This week my wife and I showed our teenage girls a selection of old movie trailers from the 80s and 90s, and amongst the stories of vampires, spies and computer-generated dystopias, the one they were intrigued by was a small, simple “what if”: what if you were trapped reliving the same day, over and over?
Groundhog Day was released in 1993, a Bill Murray/Harold Ramis comedy that became an enduring classic. The plot revolves around weatherman Phil Connors, who is selfish, arrogant and cynical, unexpectedly finding himself reliving Groundhog Day in snowy Pennsylvania. Phil is scared ad confused at first, but soon realises that a world with no consequences means he can treat the small town of Punxsutawney as his personal playground, committing robberies, gorging on food, and romancing every available woman in town. However, his ongoing rejection by pure-hearted producer Rita finally forces the selfish Phil to re-evaluate his existence and put his immortality towards helping others.
The writing in this film is fantastic. Phil’s fake and shallow personality is demonstrated from literally the opening shot, and within the first five minutes the main personality clashes of the film are already established. The film then slows down, taking the audience through “day zero” to again directly demonstrate Phil’s shortcomings in the way he treats the townsfolk. However, as Groundhog Day restarts over and over again, the pace picks up, jumping from event to event as the audience becomes more familiar with Punxsutawney’s residents.
There’s potential for this setup to become boring and repetitive, but Murray is at his comedic best, delivering the almost same lines with small difference in tone and body language to create wildly different results. From childish glee to a suicidal depression, Murray carries the audience through the confusion, tedium and terror of immortality. Andie MacDowell was perfect as Rita, and the dialogue between Rita and Phil serves as powerful milestones in the weatherman’s long road to deliverance.
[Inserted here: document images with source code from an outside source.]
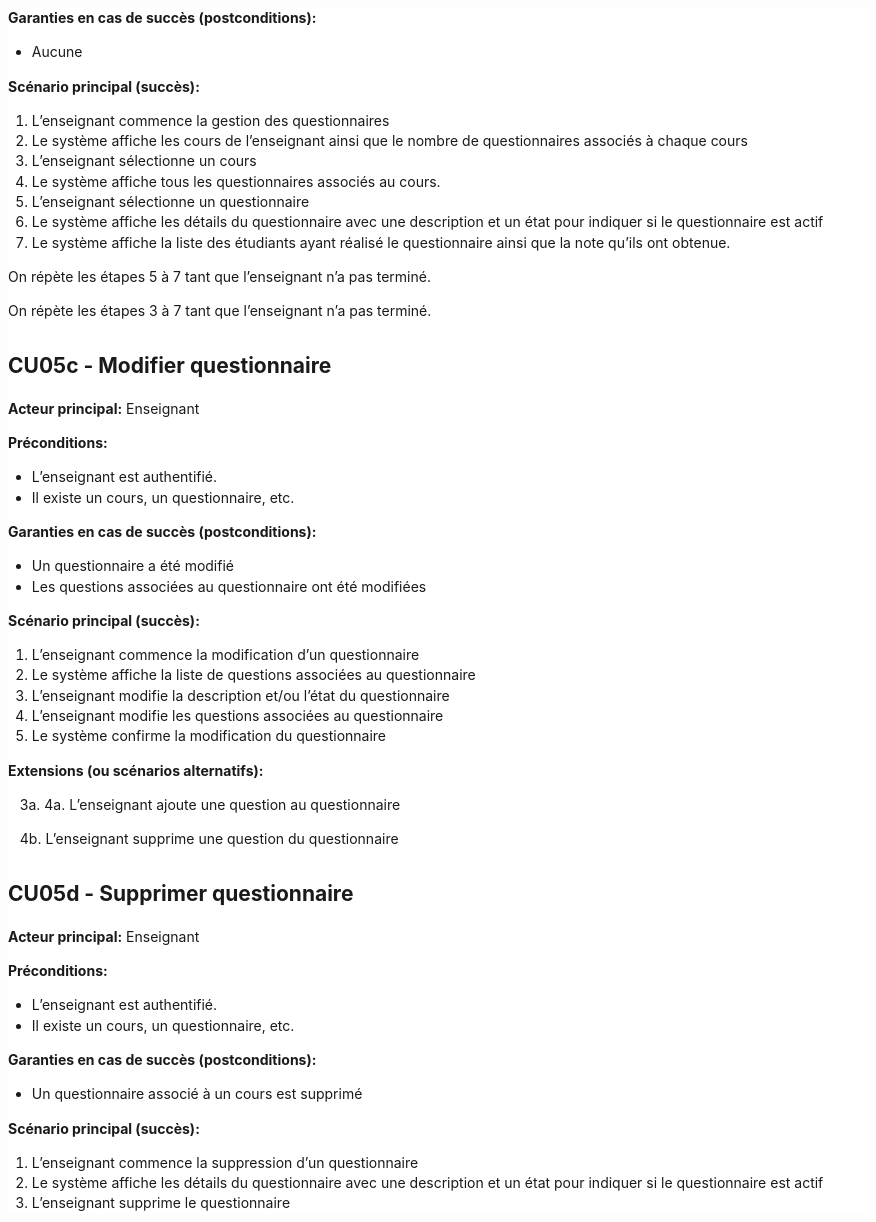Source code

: **Garanties en cas de succès (postconditions):**  
- Aucune

**Scénario principal (succès):** 
1. L’enseignant commence la gestion des questionnaires
1. Le système affiche les cours de l’enseignant ainsi que le nombre de questionnaires associés à chaque cours
1. L’enseignant sélectionne un cours
1. Le système affiche tous les questionnaires associés au cours.
1. L’enseignant sélectionne un questionnaire
1. Le système affiche les détails du questionnaire avec une description et un état pour indiquer si le questionnaire est actif
1. Le système affiche la liste des étudiants ayant réalisé le questionnaire ainsi que la note qu’ils ont obtenue.

On répète les étapes 5 à 7 tant que l’enseignant n’a pas terminé.

On répète les étapes 3 à 7 tant que l’enseignant n’a pas terminé.

## CU05c - Modifier questionnaire
**Acteur principal:**  Enseignant

**Préconditions:** 
- L’enseignant est authentifié.
- Il existe un cours, un questionnaire, etc.

**Garanties en cas de succès (postconditions):**  
- Un questionnaire a été modifié
- Les questions associées au questionnaire ont été modifiées

**Scénario principal (succès):** 
1. L’enseignant commence la modification d’un questionnaire
1. Le système affiche la liste de questions associées au questionnaire
1. L’enseignant modifie la description et/ou l’état du questionnaire
1. L’enseignant modifie les questions associées au questionnaire
1. Le système confirme la modification du questionnaire

**Extensions (ou scénarios alternatifs):**

&nbsp;&nbsp;&nbsp;3a. 4a. L’enseignant ajoute une question au questionnaire

&nbsp;&nbsp;&nbsp;4b. L’enseignant supprime une question du questionnaire

## CU05d - Supprimer questionnaire
**Acteur principal:**  Enseignant

**Préconditions:** 
- L’enseignant est authentifié.
- Il existe un cours, un questionnaire, etc.

**Garanties en cas de succès (postconditions):**  
- Un questionnaire associé à un cours est supprimé

**Scénario principal (succès):** 
1. L’enseignant commence la suppression d’un questionnaire
1. Le système affiche les détails du questionnaire avec une description et un état pour indiquer si le questionnaire est actif
1. L’enseignant supprime le questionnaire
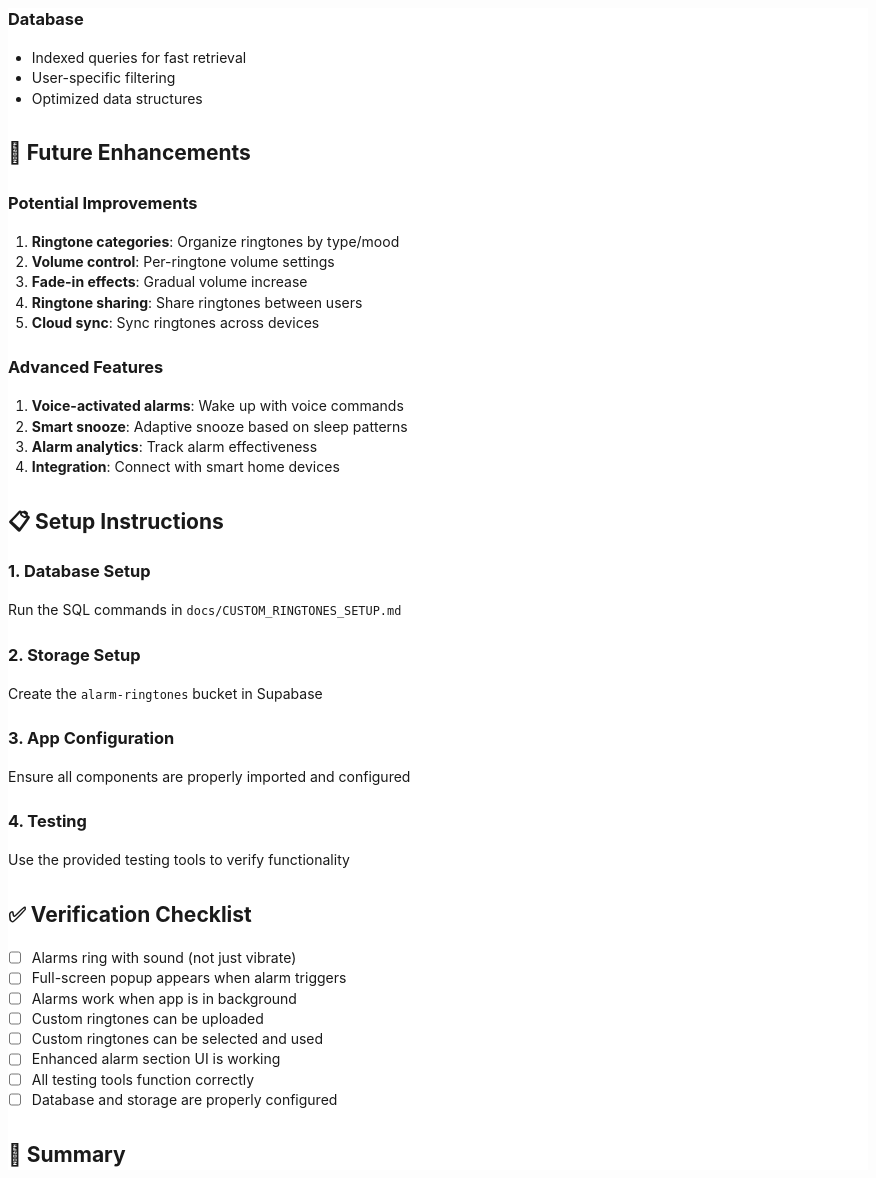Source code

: ### Database
- Indexed queries for fast retrieval
- User-specific filtering
- Optimized data structures

## 🚀 Future Enhancements

### Potential Improvements
1. **Ringtone categories**: Organize ringtones by type/mood
2. **Volume control**: Per-ringtone volume settings
3. **Fade-in effects**: Gradual volume increase
4. **Ringtone sharing**: Share ringtones between users
5. **Cloud sync**: Sync ringtones across devices

### Advanced Features
1. **Voice-activated alarms**: Wake up with voice commands
2. **Smart snooze**: Adaptive snooze based on sleep patterns
3. **Alarm analytics**: Track alarm effectiveness
4. **Integration**: Connect with smart home devices

## 📋 Setup Instructions

### 1. Database Setup
Run the SQL commands in `docs/CUSTOM_RINGTONES_SETUP.md`

### 2. Storage Setup
Create the `alarm-ringtones` bucket in Supabase

### 3. App Configuration
Ensure all components are properly imported and configured

### 4. Testing
Use the provided testing tools to verify functionality

## ✅ Verification Checklist

- [ ] Alarms ring with sound (not just vibrate)
- [ ] Full-screen popup appears when alarm triggers
- [ ] Alarms work when app is in background
- [ ] Custom ringtones can be uploaded
- [ ] Custom ringtones can be selected and used
- [ ] Enhanced alarm section UI is working
- [ ] All testing tools function correctly
- [ ] Database and storage are properly configured

## 🎉 Summary
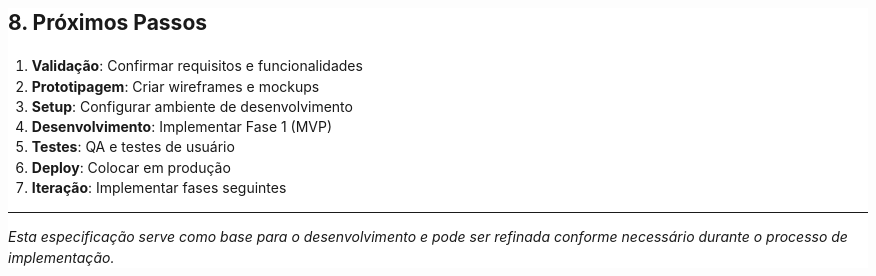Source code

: ## 8. Próximos Passos

1. **Validação**: Confirmar requisitos e funcionalidades
2. **Prototipagem**: Criar wireframes e mockups
3. **Setup**: Configurar ambiente de desenvolvimento
4. **Desenvolvimento**: Implementar Fase 1 (MVP)
5. **Testes**: QA e testes de usuário
6. **Deploy**: Colocar em produção
7. **Iteração**: Implementar fases seguintes

---

*Esta especificação serve como base para o desenvolvimento e pode ser refinada conforme necessário durante o processo de implementação.*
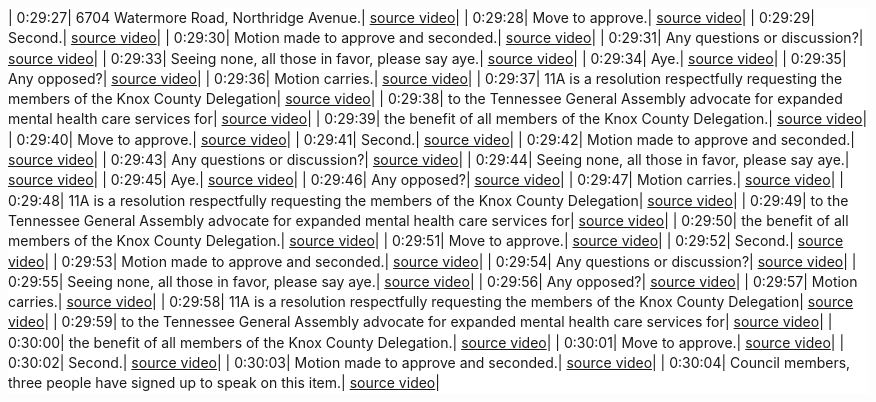 | 0:29:27| 6704 Watermore Road, Northridge Avenue.| [source video](https://archive.org/details/city-council-r-265-230822?start=1767)|
| 0:29:28| Move to approve.| [source video](https://archive.org/details/city-council-r-265-230822?start=1768)|
| 0:29:29| Second.| [source video](https://archive.org/details/city-council-r-265-230822?start=1769)|
| 0:29:30| Motion made to approve and seconded.| [source video](https://archive.org/details/city-council-r-265-230822?start=1770)|
| 0:29:31| Any questions or discussion?| [source video](https://archive.org/details/city-council-r-265-230822?start=1771)|
| 0:29:33| Seeing none, all those in favor, please say aye.| [source video](https://archive.org/details/city-council-r-265-230822?start=1773)|
| 0:29:34| Aye.| [source video](https://archive.org/details/city-council-r-265-230822?start=1774)|
| 0:29:35| Any opposed?| [source video](https://archive.org/details/city-council-r-265-230822?start=1775)|
| 0:29:36| Motion carries.| [source video](https://archive.org/details/city-council-r-265-230822?start=1776)|
| 0:29:37| 11A is a resolution respectfully requesting the members of the Knox County Delegation| [source video](https://archive.org/details/city-council-r-265-230822?start=1777)|
| 0:29:38| to the Tennessee General Assembly advocate for expanded mental health care services for| [source video](https://archive.org/details/city-council-r-265-230822?start=1778)|
| 0:29:39| the benefit of all members of the Knox County Delegation.| [source video](https://archive.org/details/city-council-r-265-230822?start=1779)|
| 0:29:40| Move to approve.| [source video](https://archive.org/details/city-council-r-265-230822?start=1780)|
| 0:29:41| Second.| [source video](https://archive.org/details/city-council-r-265-230822?start=1781)|
| 0:29:42| Motion made to approve and seconded.| [source video](https://archive.org/details/city-council-r-265-230822?start=1782)|
| 0:29:43| Any questions or discussion?| [source video](https://archive.org/details/city-council-r-265-230822?start=1783)|
| 0:29:44| Seeing none, all those in favor, please say aye.| [source video](https://archive.org/details/city-council-r-265-230822?start=1784)|
| 0:29:45| Aye.| [source video](https://archive.org/details/city-council-r-265-230822?start=1785)|
| 0:29:46| Any opposed?| [source video](https://archive.org/details/city-council-r-265-230822?start=1786)|
| 0:29:47| Motion carries.| [source video](https://archive.org/details/city-council-r-265-230822?start=1787)|
| 0:29:48| 11A is a resolution respectfully requesting the members of the Knox County Delegation| [source video](https://archive.org/details/city-council-r-265-230822?start=1788)|
| 0:29:49| to the Tennessee General Assembly advocate for expanded mental health care services for| [source video](https://archive.org/details/city-council-r-265-230822?start=1789)|
| 0:29:50| the benefit of all members of the Knox County Delegation.| [source video](https://archive.org/details/city-council-r-265-230822?start=1790)|
| 0:29:51| Move to approve.| [source video](https://archive.org/details/city-council-r-265-230822?start=1791)|
| 0:29:52| Second.| [source video](https://archive.org/details/city-council-r-265-230822?start=1792)|
| 0:29:53| Motion made to approve and seconded.| [source video](https://archive.org/details/city-council-r-265-230822?start=1793)|
| 0:29:54| Any questions or discussion?| [source video](https://archive.org/details/city-council-r-265-230822?start=1794)|
| 0:29:55| Seeing none, all those in favor, please say aye.| [source video](https://archive.org/details/city-council-r-265-230822?start=1795)|
| 0:29:56| Any opposed?| [source video](https://archive.org/details/city-council-r-265-230822?start=1796)|
| 0:29:57| Motion carries.| [source video](https://archive.org/details/city-council-r-265-230822?start=1797)|
| 0:29:58| 11A is a resolution respectfully requesting the members of the Knox County Delegation| [source video](https://archive.org/details/city-council-r-265-230822?start=1798)|
| 0:29:59| to the Tennessee General Assembly advocate for expanded mental health care services for| [source video](https://archive.org/details/city-council-r-265-230822?start=1799)|
| 0:30:00| the benefit of all members of the Knox County Delegation.| [source video](https://archive.org/details/city-council-r-265-230822?start=1800)|
| 0:30:01| Move to approve.| [source video](https://archive.org/details/city-council-r-265-230822?start=1801)|
| 0:30:02| Second.| [source video](https://archive.org/details/city-council-r-265-230822?start=1802)|
| 0:30:03| Motion made to approve and seconded.| [source video](https://archive.org/details/city-council-r-265-230822?start=1803)|
| 0:30:04| Council members, three people have signed up to speak on this item.| [source video](https://archive.org/details/city-council-r-265-230822?start=1804)|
Phil goes through his own version of the hero’s journey in Groundhog Day, spiralling from selfishness to depression and madness before realising that he has to fix his own shortcomings before he can be return to the world of the living. The core of the story and its message to men is on that was found in many films of this period: forge yourself into something worthy of being loved. In shallower films, this was passed off as “hey, you finally did one good thing, here’s the love interest as a prize,” but Groundhog Day genuinely takes its time to show every painful step of Phil’s atonement, and the film comes across with far more sincerity.
As for my girls? They loved it. They said the film was “funny and sweet without being too preachy,” which I take as a sign of a good show, don’t tell.